* start EXCERPT *
Peter N. Lundblad wrote:
> ...
> Yes, that's what I'm going to do. Problem is this:
> - svn_cmdline_printf() takes UTF-8 *strings* and other argument types
> - apr_psprintf will not touch the encoding of the strings, but it will
> ocnvert %d etc. to the locale's encoding (no, it won't, it converts it
> using numbers, . etc. from the C execution character set...)
> - When we are going to convert from UTF-8, we may have a mixed encoing
> string:-(
>
> Since the digits and the other characters that apr_psprintf will produce
> are in the ASCII (7-bit) range, they are the same for UTF-8 in ASCII-based
> encodings. So this shouldn't be a problem in most cases. But what happens
> on, i.e. EBCDIC systems? Anyone who knows?
If you use stdio s(n)printf, the local encoding system is used.
* end EXCERPT *
* start ITEMS *
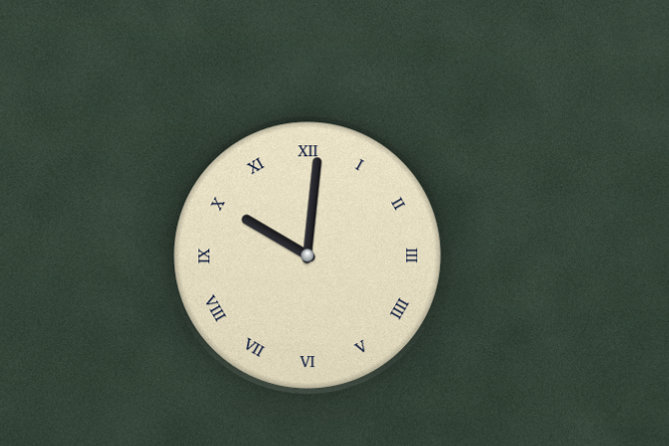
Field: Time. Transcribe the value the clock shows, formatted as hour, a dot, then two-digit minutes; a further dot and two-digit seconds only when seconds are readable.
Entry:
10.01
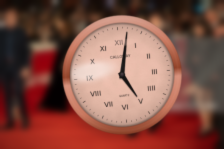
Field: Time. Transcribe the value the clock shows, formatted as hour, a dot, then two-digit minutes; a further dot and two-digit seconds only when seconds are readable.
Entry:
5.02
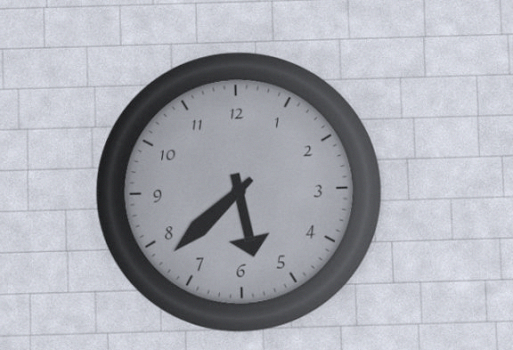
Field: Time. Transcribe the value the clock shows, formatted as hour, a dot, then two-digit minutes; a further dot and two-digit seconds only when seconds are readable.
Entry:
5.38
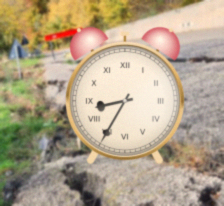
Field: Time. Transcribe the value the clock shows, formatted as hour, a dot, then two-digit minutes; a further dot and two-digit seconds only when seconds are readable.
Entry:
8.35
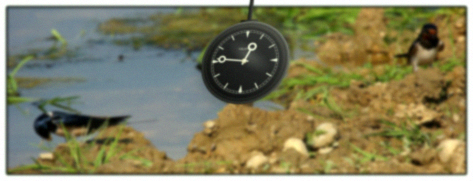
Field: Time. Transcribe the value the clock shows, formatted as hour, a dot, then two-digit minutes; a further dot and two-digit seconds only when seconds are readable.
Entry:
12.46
* end ITEMS *
* start ITEMS *
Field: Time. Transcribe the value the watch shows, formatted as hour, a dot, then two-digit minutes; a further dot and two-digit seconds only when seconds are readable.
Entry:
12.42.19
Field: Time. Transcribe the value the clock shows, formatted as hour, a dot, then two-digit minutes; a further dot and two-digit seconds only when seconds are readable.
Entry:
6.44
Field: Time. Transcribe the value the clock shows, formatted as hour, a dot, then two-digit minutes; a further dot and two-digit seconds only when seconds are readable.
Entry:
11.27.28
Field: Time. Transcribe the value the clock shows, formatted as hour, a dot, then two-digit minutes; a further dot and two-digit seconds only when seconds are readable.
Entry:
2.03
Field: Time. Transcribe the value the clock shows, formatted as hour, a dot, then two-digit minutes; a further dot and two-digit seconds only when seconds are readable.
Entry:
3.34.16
* end ITEMS *
* start ITEMS *
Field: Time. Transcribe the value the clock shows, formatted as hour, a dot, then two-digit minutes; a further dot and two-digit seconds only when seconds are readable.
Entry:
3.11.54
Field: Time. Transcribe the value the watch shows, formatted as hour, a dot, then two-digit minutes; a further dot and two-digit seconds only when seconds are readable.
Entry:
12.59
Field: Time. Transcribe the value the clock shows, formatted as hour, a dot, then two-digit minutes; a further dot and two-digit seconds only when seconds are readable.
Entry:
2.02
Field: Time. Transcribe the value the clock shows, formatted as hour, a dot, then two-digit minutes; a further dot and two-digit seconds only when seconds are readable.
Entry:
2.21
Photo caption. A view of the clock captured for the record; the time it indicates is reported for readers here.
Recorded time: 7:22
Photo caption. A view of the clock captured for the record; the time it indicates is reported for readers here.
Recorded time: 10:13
* end ITEMS *
**TO DO**
a – In the mailing list excerpt, what kind of strings does svn_cmdline_printf() take?
b – Reproduce the mailing list excerpt from "Peter N. Lundblad" up to and including "Anyone who knows?".

**RESULTS OF THE TASKS**
a – UTF-8 strings.

b –
Peter N. Lundblad wrote:
> ...
> Yes, that's what I'm going to do. Problem is this:
> - svn_cmdline_printf() takes UTF-8 *strings* and other argument types
> - apr_psprintf will not touch the encoding of the strings, but it will
> ocnvert %d etc. to the locale's encoding (no, it won't, it converts it
> using numbers, . etc. from the C execution character set...)
> - When we are going to convert from UTF-8, we may have a mixed encoing
> string:-(
>
> Since the digits and the other characters that apr_psprintf will produce
> are in the ASCII (7-bit) range, they are the same for UTF-8 in ASCII-based
> encodings. So this shouldn't be a problem in most cases. But what happens
> on, i.e. EBCDIC systems? Anyone who knows?